Tuesday, March 5, 2013

It boils down to People, Passion, Product & Performance.

Another book on my reading list has been completed.
This was Steve Jobs by Walter Isaacson.
One of the best books I've read in the last few years, not only because of the fascinating aspects of Jobs, but the depth and perspective. I highly recommend this book. Here are four of the key excerpts that I gravitate towards and will take with me from this book:
  1. ...drive for profits came at the expense of gaining market share. "Macintosh lost to Microsoft because Sculley insisted on milking all the profits he could get rather than improving the product and making it affordable." As a result, the profits eventually disappeared.
  2. Jobs and Clow agreed that Apple was one of the great brands of the world, probably in the top five based on emotional appeal, but they needed to remind folks what was distinctive about it. So they wanted a brand image campaign, not a set of advertisements featuring products. It was designed to celebrate not what the computers could do, but what creative people could do with computers. "This wasn't about processor speed or memory," Jobs recalled. "It was about creativity." It was directed not only at potential customers, but at Apple's own employees: "We at Apple had forgotten who we were. One way to remember who you are is to remember who your heroes are. That was the genesis of that campaign."
  3.  My passion has been to build an enduring company where people were motivated to make great products. Everything else was secondary. Sure, it was great to make a profit, because that was what allowed you to make great products. But the products, not the profits, were the motivation. Sculley flipped these priorities to where the goal was to make money. It's a subtle difference, but it ends up meaning everything: the people you hire, who gets promoted, what you discuss in meetings.
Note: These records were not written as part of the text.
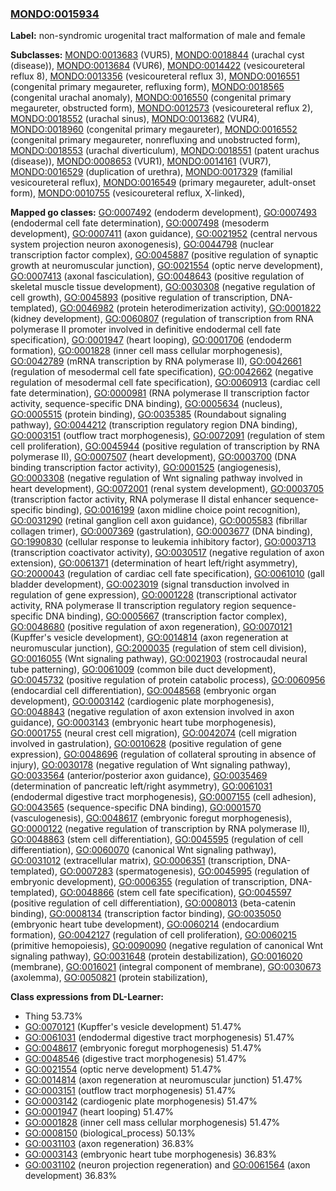 
### [MONDO:0015934](http://purl.obolibrary.org/obo/MONDO_0015934)
**Label:** non-syndromic urogenital tract malformation of male and female

**Subclasses:** [MONDO:0013683](http://purl.obolibrary.org/obo/MONDO_0013683) (VUR5), [MONDO:0018844](http://purl.obolibrary.org/obo/MONDO_0018844) (urachal cyst (disease)), [MONDO:0013684](http://purl.obolibrary.org/obo/MONDO_0013684) (VUR6), [MONDO:0014422](http://purl.obolibrary.org/obo/MONDO_0014422) (vesicoureteral reflux 8), [MONDO:0013356](http://purl.obolibrary.org/obo/MONDO_0013356) (vesicoureteral reflux 3), [MONDO:0016551](http://purl.obolibrary.org/obo/MONDO_0016551) (congenital primary megaureter, refluxing form), [MONDO:0018565](http://purl.obolibrary.org/obo/MONDO_0018565) (congenital urachal anomaly), [MONDO:0016550](http://purl.obolibrary.org/obo/MONDO_0016550) (congenital primary megaureter, obstructed form), [MONDO:0012573](http://purl.obolibrary.org/obo/MONDO_0012573) (vesicoureteral reflux 2), [MONDO:0018552](http://purl.obolibrary.org/obo/MONDO_0018552) (urachal sinus), [MONDO:0013682](http://purl.obolibrary.org/obo/MONDO_0013682) (VUR4), [MONDO:0018960](http://purl.obolibrary.org/obo/MONDO_0018960) (congenital primary megaureter), [MONDO:0016552](http://purl.obolibrary.org/obo/MONDO_0016552) (congenital primary megaureter, nonrefluxing and unobstructed form), [MONDO:0018553](http://purl.obolibrary.org/obo/MONDO_0018553) (urachal diverticulum), [MONDO:0018551](http://purl.obolibrary.org/obo/MONDO_0018551) (patent urachus (disease)), [MONDO:0008653](http://purl.obolibrary.org/obo/MONDO_0008653) (VUR1), [MONDO:0014161](http://purl.obolibrary.org/obo/MONDO_0014161) (VUR7), [MONDO:0016529](http://purl.obolibrary.org/obo/MONDO_0016529) (duplication of urethra), [MONDO:0017329](http://purl.obolibrary.org/obo/MONDO_0017329) (familial vesicoureteral reflux), [MONDO:0016549](http://purl.obolibrary.org/obo/MONDO_0016549) (primary megaureter, adult-onset form), [MONDO:0010755](http://purl.obolibrary.org/obo/MONDO_0010755) (vesicoureteral reflux, X-linked), 

**Mapped go classes:** [GO:0007492](http://purl.obolibrary.org/obo/GO_0007492) (endoderm development), [GO:0007493](http://purl.obolibrary.org/obo/GO_0007493) (endodermal cell fate determination), [GO:0007498](http://purl.obolibrary.org/obo/GO_0007498) (mesoderm development), [GO:0007411](http://purl.obolibrary.org/obo/GO_0007411) (axon guidance), [GO:0021952](http://purl.obolibrary.org/obo/GO_0021952) (central nervous system projection neuron axonogenesis), [GO:0044798](http://purl.obolibrary.org/obo/GO_0044798) (nuclear transcription factor complex), [GO:0045887](http://purl.obolibrary.org/obo/GO_0045887) (positive regulation of synaptic growth at neuromuscular junction), [GO:0021554](http://purl.obolibrary.org/obo/GO_0021554) (optic nerve development), [GO:0007413](http://purl.obolibrary.org/obo/GO_0007413) (axonal fasciculation), [GO:0048643](http://purl.obolibrary.org/obo/GO_0048643) (positive regulation of skeletal muscle tissue development), [GO:0030308](http://purl.obolibrary.org/obo/GO_0030308) (negative regulation of cell growth), [GO:0045893](http://purl.obolibrary.org/obo/GO_0045893) (positive regulation of transcription, DNA-templated), [GO:0046982](http://purl.obolibrary.org/obo/GO_0046982) (protein heterodimerization activity), [GO:0001822](http://purl.obolibrary.org/obo/GO_0001822) (kidney development), [GO:0060807](http://purl.obolibrary.org/obo/GO_0060807) (regulation of transcription from RNA polymerase II promoter involved in definitive endodermal cell fate specification), [GO:0001947](http://purl.obolibrary.org/obo/GO_0001947) (heart looping), [GO:0001706](http://purl.obolibrary.org/obo/GO_0001706) (endoderm formation), [GO:0001828](http://purl.obolibrary.org/obo/GO_0001828) (inner cell mass cellular morphogenesis), [GO:0042789](http://purl.obolibrary.org/obo/GO_0042789) (mRNA transcription by RNA polymerase II), [GO:0042661](http://purl.obolibrary.org/obo/GO_0042661) (regulation of mesodermal cell fate specification), [GO:0042662](http://purl.obolibrary.org/obo/GO_0042662) (negative regulation of mesodermal cell fate specification), [GO:0060913](http://purl.obolibrary.org/obo/GO_0060913) (cardiac cell fate determination), [GO:0000981](http://purl.obolibrary.org/obo/GO_0000981) (RNA polymerase II transcription factor activity, sequence-specific DNA binding), [GO:0005634](http://purl.obolibrary.org/obo/GO_0005634) (nucleus), [GO:0005515](http://purl.obolibrary.org/obo/GO_0005515) (protein binding), [GO:0035385](http://purl.obolibrary.org/obo/GO_0035385) (Roundabout signaling pathway), [GO:0044212](http://purl.obolibrary.org/obo/GO_0044212) (transcription regulatory region DNA binding), [GO:0003151](http://purl.obolibrary.org/obo/GO_0003151) (outflow tract morphogenesis), [GO:0072091](http://purl.obolibrary.org/obo/GO_0072091) (regulation of stem cell proliferation), [GO:0045944](http://purl.obolibrary.org/obo/GO_0045944) (positive regulation of transcription by RNA polymerase II), [GO:0007507](http://purl.obolibrary.org/obo/GO_0007507) (heart development), [GO:0003700](http://purl.obolibrary.org/obo/GO_0003700) (DNA binding transcription factor activity), [GO:0001525](http://purl.obolibrary.org/obo/GO_0001525) (angiogenesis), [GO:0003308](http://purl.obolibrary.org/obo/GO_0003308) (negative regulation of Wnt signaling pathway involved in heart development), [GO:0072001](http://purl.obolibrary.org/obo/GO_0072001) (renal system development), [GO:0003705](http://purl.obolibrary.org/obo/GO_0003705) (transcription factor activity, RNA polymerase II distal enhancer sequence-specific binding), [GO:0016199](http://purl.obolibrary.org/obo/GO_0016199) (axon midline choice point recognition), [GO:0031290](http://purl.obolibrary.org/obo/GO_0031290) (retinal ganglion cell axon guidance), [GO:0005583](http://purl.obolibrary.org/obo/GO_0005583) (fibrillar collagen trimer), [GO:0007369](http://purl.obolibrary.org/obo/GO_0007369) (gastrulation), [GO:0003677](http://purl.obolibrary.org/obo/GO_0003677) (DNA binding), [GO:1990830](http://purl.obolibrary.org/obo/GO_1990830) (cellular response to leukemia inhibitory factor), [GO:0003713](http://purl.obolibrary.org/obo/GO_0003713) (transcription coactivator activity), [GO:0030517](http://purl.obolibrary.org/obo/GO_0030517) (negative regulation of axon extension), [GO:0061371](http://purl.obolibrary.org/obo/GO_0061371) (determination of heart left/right asymmetry), [GO:2000043](http://purl.obolibrary.org/obo/GO_2000043) (regulation of cardiac cell fate specification), [GO:0061010](http://purl.obolibrary.org/obo/GO_0061010) (gall bladder development), [GO:0023019](http://purl.obolibrary.org/obo/GO_0023019) (signal transduction involved in regulation of gene expression), [GO:0001228](http://purl.obolibrary.org/obo/GO_0001228) (transcriptional activator activity, RNA polymerase II transcription regulatory region sequence-specific DNA binding), [GO:0005667](http://purl.obolibrary.org/obo/GO_0005667) (transcription factor complex), [GO:0048680](http://purl.obolibrary.org/obo/GO_0048680) (positive regulation of axon regeneration), [GO:0070121](http://purl.obolibrary.org/obo/GO_0070121) (Kupffer's vesicle development), [GO:0014814](http://purl.obolibrary.org/obo/GO_0014814) (axon regeneration at neuromuscular junction), [GO:2000035](http://purl.obolibrary.org/obo/GO_2000035) (regulation of stem cell division), [GO:0016055](http://purl.obolibrary.org/obo/GO_0016055) (Wnt signaling pathway), [GO:0021903](http://purl.obolibrary.org/obo/GO_0021903) (rostrocaudal neural tube patterning), [GO:0061009](http://purl.obolibrary.org/obo/GO_0061009) (common bile duct development), [GO:0045732](http://purl.obolibrary.org/obo/GO_0045732) (positive regulation of protein catabolic process), [GO:0060956](http://purl.obolibrary.org/obo/GO_0060956) (endocardial cell differentiation), [GO:0048568](http://purl.obolibrary.org/obo/GO_0048568) (embryonic organ development), [GO:0003142](http://purl.obolibrary.org/obo/GO_0003142) (cardiogenic plate morphogenesis), [GO:0048843](http://purl.obolibrary.org/obo/GO_0048843) (negative regulation of axon extension involved in axon guidance), [GO:0003143](http://purl.obolibrary.org/obo/GO_0003143) (embryonic heart tube morphogenesis), [GO:0001755](http://purl.obolibrary.org/obo/GO_0001755) (neural crest cell migration), [GO:0042074](http://purl.obolibrary.org/obo/GO_0042074) (cell migration involved in gastrulation), [GO:0010628](http://purl.obolibrary.org/obo/GO_0010628) (positive regulation of gene expression), [GO:0048696](http://purl.obolibrary.org/obo/GO_0048696) (regulation of collateral sprouting in absence of injury), [GO:0030178](http://purl.obolibrary.org/obo/GO_0030178) (negative regulation of Wnt signaling pathway), [GO:0033564](http://purl.obolibrary.org/obo/GO_0033564) (anterior/posterior axon guidance), [GO:0035469](http://purl.obolibrary.org/obo/GO_0035469) (determination of pancreatic left/right asymmetry), [GO:0061031](http://purl.obolibrary.org/obo/GO_0061031) (endodermal digestive tract morphogenesis), [GO:0007155](http://purl.obolibrary.org/obo/GO_0007155) (cell adhesion), [GO:0043565](http://purl.obolibrary.org/obo/GO_0043565) (sequence-specific DNA binding), [GO:0001570](http://purl.obolibrary.org/obo/GO_0001570) (vasculogenesis), [GO:0048617](http://purl.obolibrary.org/obo/GO_0048617) (embryonic foregut morphogenesis), [GO:0000122](http://purl.obolibrary.org/obo/GO_0000122) (negative regulation of transcription by RNA polymerase II), [GO:0048863](http://purl.obolibrary.org/obo/GO_0048863) (stem cell differentiation), [GO:0045595](http://purl.obolibrary.org/obo/GO_0045595) (regulation of cell differentiation), [GO:0060070](http://purl.obolibrary.org/obo/GO_0060070) (canonical Wnt signaling pathway), [GO:0031012](http://purl.obolibrary.org/obo/GO_0031012) (extracellular matrix), [GO:0006351](http://purl.obolibrary.org/obo/GO_0006351) (transcription, DNA-templated), [GO:0007283](http://purl.obolibrary.org/obo/GO_0007283) (spermatogenesis), [GO:0045995](http://purl.obolibrary.org/obo/GO_0045995) (regulation of embryonic development), [GO:0006355](http://purl.obolibrary.org/obo/GO_0006355) (regulation of transcription, DNA-templated), [GO:0048866](http://purl.obolibrary.org/obo/GO_0048866) (stem cell fate specification), [GO:0045597](http://purl.obolibrary.org/obo/GO_0045597) (positive regulation of cell differentiation), [GO:0008013](http://purl.obolibrary.org/obo/GO_0008013) (beta-catenin binding), [GO:0008134](http://purl.obolibrary.org/obo/GO_0008134) (transcription factor binding), [GO:0035050](http://purl.obolibrary.org/obo/GO_0035050) (embryonic heart tube development), [GO:0060214](http://purl.obolibrary.org/obo/GO_0060214) (endocardium formation), [GO:0042127](http://purl.obolibrary.org/obo/GO_0042127) (regulation of cell proliferation), [GO:0060215](http://purl.obolibrary.org/obo/GO_0060215) (primitive hemopoiesis), [GO:0090090](http://purl.obolibrary.org/obo/GO_0090090) (negative regulation of canonical Wnt signaling pathway), [GO:0031648](http://purl.obolibrary.org/obo/GO_0031648) (protein destabilization), [GO:0016020](http://purl.obolibrary.org/obo/GO_0016020) (membrane), [GO:0016021](http://purl.obolibrary.org/obo/GO_0016021) (integral component of membrane), [GO:0030673](http://purl.obolibrary.org/obo/GO_0030673) (axolemma), [GO:0050821](http://purl.obolibrary.org/obo/GO_0050821) (protein stabilization), 

**Class expressions from DL-Learner:**

- Thing 53.73%
- [GO:0070121](http://purl.obolibrary.org/obo/GO_0070121) (Kupffer's vesicle development) 51.47%
- [GO:0061031](http://purl.obolibrary.org/obo/GO_0061031) (endodermal digestive tract morphogenesis) 51.47%
- [GO:0048617](http://purl.obolibrary.org/obo/GO_0048617) (embryonic foregut morphogenesis) 51.47%
- [GO:0048546](http://purl.obolibrary.org/obo/GO_0048546) (digestive tract morphogenesis) 51.47%
- [GO:0021554](http://purl.obolibrary.org/obo/GO_0021554) (optic nerve development) 51.47%
- [GO:0014814](http://purl.obolibrary.org/obo/GO_0014814) (axon regeneration at neuromuscular junction) 51.47%
- [GO:0003151](http://purl.obolibrary.org/obo/GO_0003151) (outflow tract morphogenesis) 51.47%
- [GO:0003142](http://purl.obolibrary.org/obo/GO_0003142) (cardiogenic plate morphogenesis) 51.47%
- [GO:0001947](http://purl.obolibrary.org/obo/GO_0001947) (heart looping) 51.47%
- [GO:0001828](http://purl.obolibrary.org/obo/GO_0001828) (inner cell mass cellular morphogenesis) 51.47%
- [GO:0008150](http://purl.obolibrary.org/obo/GO_0008150) (biological_process) 50.13%
- [GO:0031103](http://purl.obolibrary.org/obo/GO_0031103) (axon regeneration) 36.83%
- [GO:0003143](http://purl.obolibrary.org/obo/GO_0003143) (embryonic heart tube morphogenesis) 36.83%
- [GO:0031102](http://purl.obolibrary.org/obo/GO_0031102) (neuron projection regeneration) and [GO:0061564](http://purl.obolibrary.org/obo/GO_0061564) (axon development) 36.83%


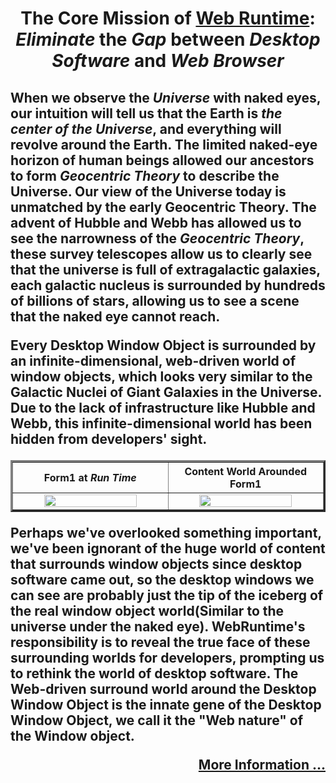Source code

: <h1 align=center>

The Core Mission of [Web Runtime](https://github.com/TangramDev/OpenWebRunTime):<br><i>Eliminate</i> the <i>Gap</i> between <i>Desktop Software</i> and <i>Web Browser</i>
</h1>
<h2>
<p>When we observe the <i>Universe</i> with naked eyes, our intuition will tell us that the Earth is <i>the center of the Universe</i>, and everything will revolve around the Earth. The limited naked-eye horizon of human beings allowed our ancestors to form <i>Geocentric Theory</i> to describe the Universe. Our view of the Universe today is unmatched by the early Geocentric Theory. The advent of Hubble and Webb has allowed us to see the narrowness of the  <i>Geocentric Theory</i>, these survey telescopes allow us to clearly see that the universe is full of extragalactic galaxies, each galactic nucleus is surrounded by hundreds of billions of stars, allowing us to see a scene that the naked eye cannot reach.</p>
<p>  
Every Desktop Window Object is surrounded by an infinite-dimensional, web-driven world of window objects, which looks very similar to the Galactic Nuclei of Giant Galaxies in the Universe. Due to the lack of infrastructure like Hubble and Webb, this infinite-dimensional world has been hidden from developers' sight.</p>
<center>
        <table border="3" cellpadding="3">
            <thead>
                <tr>
                    <th align=center> <strong>Form1 at <i>Run Time</i></strong>
                    <th align=center> <strong>Content World Arounded Form1</strong>
               </tr>            
	<tbody>
                <tr>
                    <td width="50%">
                     <div align=center id="Form1DesignTime"><img src="https://user-images.githubusercontent.com/26355688/196174538-97d01137-f58c-4a6e-a878-6246824ec7c7.jpg" width="80%"/></div>   
                    </td>
                    <td width="50%">
		      <div align=center id="dynForm1Runtime"><img src="https://user-images.githubusercontent.com/26355688/197387216-c4e163bb-0385-4973-86ba-df9073522e5a.jpg" width="80%"/></div>
                    </td>
            </tbody>	  
        </table>
</center>  
<p>Perhaps we've overlooked something important, we've been ignorant of the huge world of content that surrounds window objects since desktop software came out, so the desktop windows we can see are probably just the tip of the iceberg of the real window object world(Similar to the universe under the naked eye). WebRuntime's responsibility is to reveal the true face of these surrounding worlds for developers, prompting us to rethink the world of desktop software. The Web-driven surround world around the Desktop Window Object is the innate gene of the Desktop Window Object, we call it the "Web nature" of the Window object.</p>
<p>
<div align=right>

[More Information ...](https://github.com/TangramDev/.github/blob/main/document/readmemore.md)
</div>
</p>
</h2>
  4. I have my own theory about why decline happens at companies like IBM or Microsoft. The company does a great job, innovates and becomes a monopoly or close to it in some field, and then the quality of the product becomes less important. The company starts valuing the great salesmen, because they're the ones who can move the needle on revenues, not product engineers and designers. So the salespeople end up running the company.